◆ **Task brief**
Pull every line that includes the word "Anmeldung" out of the data below and copy it.

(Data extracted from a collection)
+++

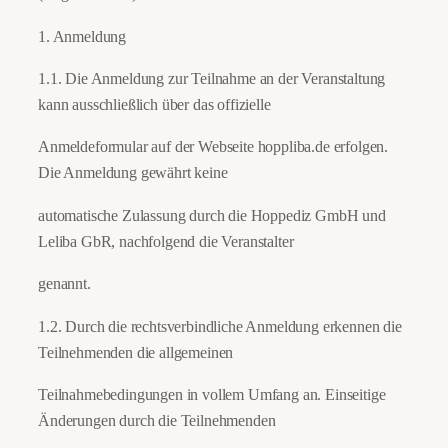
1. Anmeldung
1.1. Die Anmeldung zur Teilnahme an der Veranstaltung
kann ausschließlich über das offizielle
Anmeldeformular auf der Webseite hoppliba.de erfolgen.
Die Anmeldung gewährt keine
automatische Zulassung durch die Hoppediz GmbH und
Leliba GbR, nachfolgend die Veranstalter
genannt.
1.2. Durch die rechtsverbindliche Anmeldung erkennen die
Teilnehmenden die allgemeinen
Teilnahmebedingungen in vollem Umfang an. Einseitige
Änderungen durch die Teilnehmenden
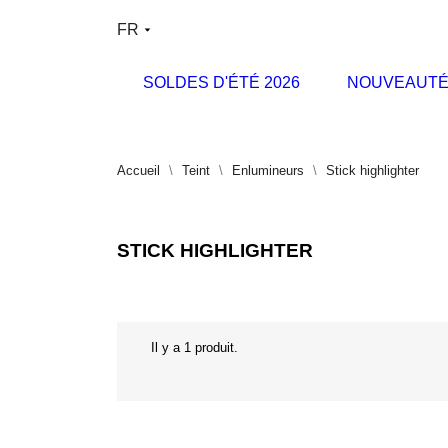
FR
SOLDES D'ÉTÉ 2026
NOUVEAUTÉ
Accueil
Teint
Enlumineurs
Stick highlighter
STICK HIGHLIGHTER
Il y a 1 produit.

+++

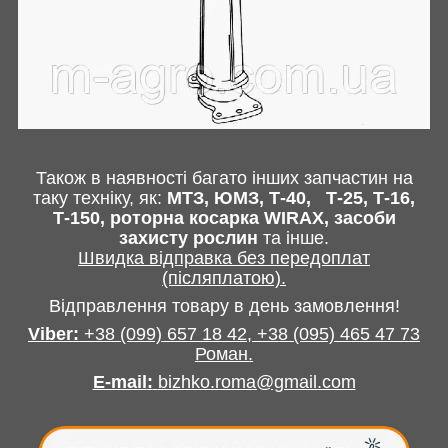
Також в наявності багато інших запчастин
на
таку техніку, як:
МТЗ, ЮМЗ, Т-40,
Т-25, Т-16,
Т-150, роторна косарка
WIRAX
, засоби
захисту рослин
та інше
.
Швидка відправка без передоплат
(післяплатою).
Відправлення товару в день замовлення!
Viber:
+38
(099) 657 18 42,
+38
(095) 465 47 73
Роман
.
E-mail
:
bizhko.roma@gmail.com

+++

◆ **Exercise response**
1. Anmeldung
1.1. Die Anmeldung zur Teilnahme an der Veranstaltung
Die Anmeldung gewährt keine
1.2. Durch die rechtsverbindliche Anmeldung erkennen die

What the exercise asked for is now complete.